*Problem statement*: Each line from the one containing "在集群提示符处使用以下命令，同步板载密钥管理器（ OKM ）的加密配置：" through the last line of the data below is to be written out verbatim, and nothing more.

Stored data:

——

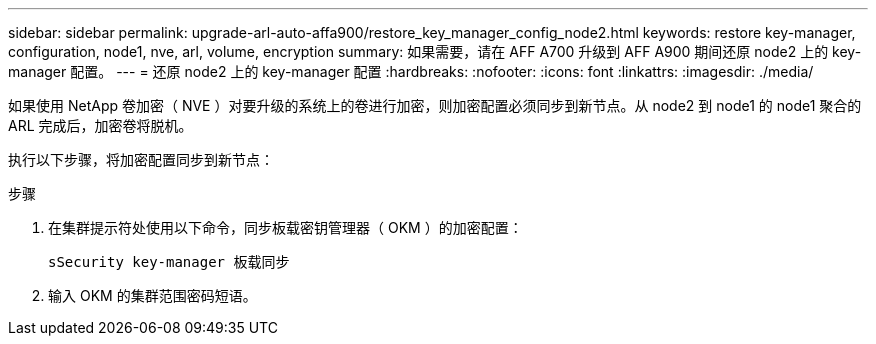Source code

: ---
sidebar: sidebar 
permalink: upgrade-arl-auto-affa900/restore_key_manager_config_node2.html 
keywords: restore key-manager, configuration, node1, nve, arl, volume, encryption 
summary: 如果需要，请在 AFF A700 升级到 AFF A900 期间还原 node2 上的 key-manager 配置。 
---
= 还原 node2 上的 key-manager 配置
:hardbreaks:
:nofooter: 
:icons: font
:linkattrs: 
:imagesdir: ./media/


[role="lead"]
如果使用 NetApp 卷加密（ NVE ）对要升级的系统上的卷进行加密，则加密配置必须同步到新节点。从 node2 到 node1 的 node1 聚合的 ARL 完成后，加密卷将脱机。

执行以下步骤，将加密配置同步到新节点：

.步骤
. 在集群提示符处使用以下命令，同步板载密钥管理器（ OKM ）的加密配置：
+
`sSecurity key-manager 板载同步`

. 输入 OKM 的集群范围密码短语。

——

*Solution below*:
. 在集群提示符处使用以下命令，同步板载密钥管理器（ OKM ）的加密配置：
+
`sSecurity key-manager 板载同步`

. 输入 OKM 的集群范围密码短语。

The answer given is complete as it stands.